Le cas échéant, le juge devra, en priorité, trancher sur la demande de résiliation judiciaire formée par l’employé d’immeuble, avant d’analyser le licenciement lui-même [6].
Quid du logement de fonction ?
Dans la mesure où le « bénéfice d’un logement de fonction est un avantage en nature accessoire au contrat de travail et prend fin en même temps que lui » [7], le gardien qui n’exerce plus de fonctions au sein de la copropriété à la suite d’un licenciement est tenu de restituer le logement à l’issue d’un délai de trois mois, délai qui commence à courir à compter du congé notifié par le Syndicat des copropriétaires.
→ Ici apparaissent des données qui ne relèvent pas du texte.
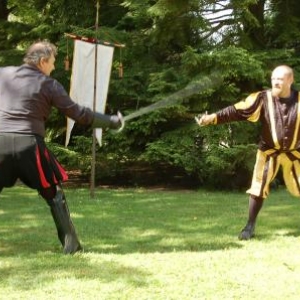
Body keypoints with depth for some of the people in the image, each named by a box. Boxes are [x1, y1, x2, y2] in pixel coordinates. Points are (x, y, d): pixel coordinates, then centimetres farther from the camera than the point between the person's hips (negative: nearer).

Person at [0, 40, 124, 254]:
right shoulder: (49, 85, 2)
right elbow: (78, 114, 4)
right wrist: (111, 122, 12)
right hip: (29, 144, -2)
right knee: (53, 194, 12)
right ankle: (70, 244, 12)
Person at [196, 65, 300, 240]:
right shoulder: (263, 99, -15)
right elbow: (237, 111, -22)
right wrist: (213, 117, -34)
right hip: (269, 152, -1)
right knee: (259, 187, -2)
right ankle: (250, 226, 10)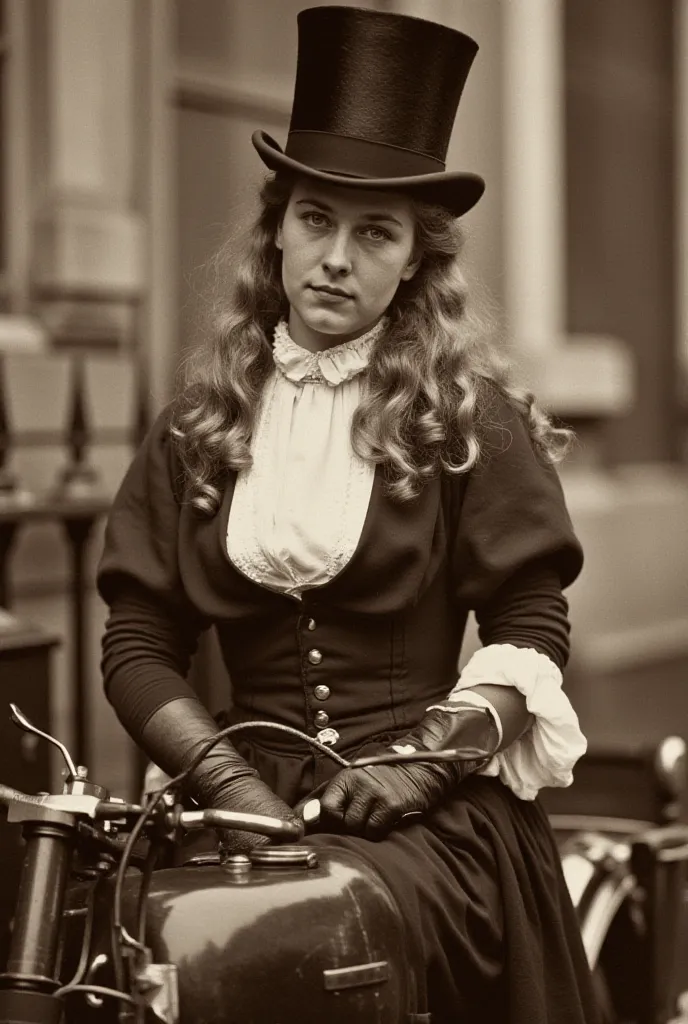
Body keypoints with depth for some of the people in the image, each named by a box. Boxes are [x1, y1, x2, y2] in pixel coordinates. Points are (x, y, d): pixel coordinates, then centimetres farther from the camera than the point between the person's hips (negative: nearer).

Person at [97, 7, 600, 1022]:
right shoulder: (199, 425, 13)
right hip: (255, 806, 3)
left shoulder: (471, 418, 5)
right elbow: (137, 639, 9)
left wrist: (421, 760, -12)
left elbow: (532, 633, 1)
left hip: (436, 816, -2)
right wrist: (230, 780, -5)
À l’issue de ce préavis, le salarié licencié doit libérer le logement. Dans l’hypothèse où le gardien resterait dans la loge après l’expiration de ce délai, le Syndicat des copropriétaires est en droit d’engager une procédure d’expulsion devant la juridiction compétente, à savoir le tribunal d’instance, conformément à l’article R221-38 du Code de l’organisation judiciaire, qui attribue à cette juridiction la compétence pour connaître des actions relatives aux contrats de location ou à l’occupation d’un logement.
Parallèlement, une demande d’indemnité d’occupation peut être introduite, correspondant à la somme que le gardien doit verser au Syndicat s’il continue à occuper le logement sans droit ni titre.